▶ _Problem requirements_:
The material below holds a span beginning at the line with "middle dip: (117, 166)" and ending at the line with "thumb mcp: (196, 51)". Quote that span exactly, both ends included, and only that span.

_ _ _ _

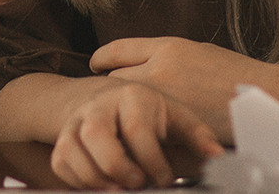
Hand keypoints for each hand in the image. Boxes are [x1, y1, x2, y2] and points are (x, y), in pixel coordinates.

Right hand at [51, 78, 223, 189]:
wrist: (105, 98)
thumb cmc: (147, 112)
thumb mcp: (175, 115)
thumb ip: (197, 135)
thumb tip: (218, 157)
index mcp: (132, 95)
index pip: (136, 127)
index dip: (151, 159)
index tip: (165, 179)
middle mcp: (99, 104)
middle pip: (96, 134)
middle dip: (117, 166)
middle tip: (137, 183)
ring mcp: (77, 120)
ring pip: (71, 148)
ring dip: (95, 177)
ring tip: (118, 189)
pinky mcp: (62, 136)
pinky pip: (60, 161)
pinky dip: (77, 180)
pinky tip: (101, 185)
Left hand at [90, 36, 265, 142]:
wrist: (268, 99)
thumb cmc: (235, 74)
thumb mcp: (196, 51)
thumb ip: (163, 55)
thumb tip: (134, 62)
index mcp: (167, 49)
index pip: (116, 51)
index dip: (101, 59)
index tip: (97, 64)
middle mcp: (161, 72)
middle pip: (114, 81)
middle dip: (111, 89)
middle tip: (110, 97)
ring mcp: (167, 103)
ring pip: (126, 111)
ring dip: (123, 114)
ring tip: (125, 118)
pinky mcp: (176, 131)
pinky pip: (146, 134)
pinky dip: (141, 136)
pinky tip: (144, 137)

_ _ _ _

▶ _Output for this task_:
middle dip: (117, 166)
middle tip: (137, 183)
ring mcp: (77, 120)
ring pip: (71, 148)
ring dip: (95, 177)
ring tip: (118, 189)
pinky mcp: (62, 136)
pinky pip: (60, 161)
pinky dip: (77, 180)
pinky tip: (101, 185)
Left hand at [90, 36, 265, 142]:
wrist: (268, 99)
thumb cmc: (235, 74)
thumb mcp: (196, 51)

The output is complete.